Find every line in the records below that contains "left", and copy it.

^^^^

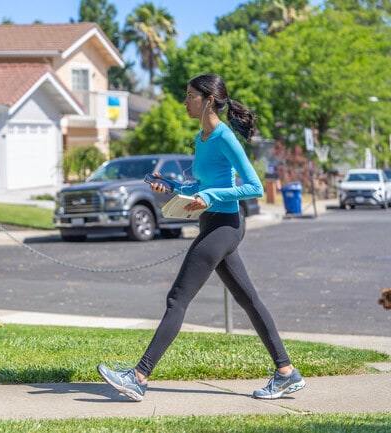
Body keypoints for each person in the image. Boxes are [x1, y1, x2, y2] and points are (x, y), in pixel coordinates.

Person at [97, 73, 305, 401]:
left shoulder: (225, 138)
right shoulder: (202, 138)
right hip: (212, 224)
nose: (185, 101)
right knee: (248, 299)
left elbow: (254, 187)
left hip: (226, 225)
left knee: (177, 299)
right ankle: (286, 372)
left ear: (209, 99)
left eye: (190, 95)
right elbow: (198, 185)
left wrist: (211, 198)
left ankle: (138, 376)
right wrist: (171, 186)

^^^^

RESULT:
left shoulder: (225, 138)
left elbow: (254, 187)
left hip: (226, 225)
left knee: (177, 299)
left ear: (209, 99)
left eye: (190, 95)
left wrist: (211, 198)
left ankle: (138, 376)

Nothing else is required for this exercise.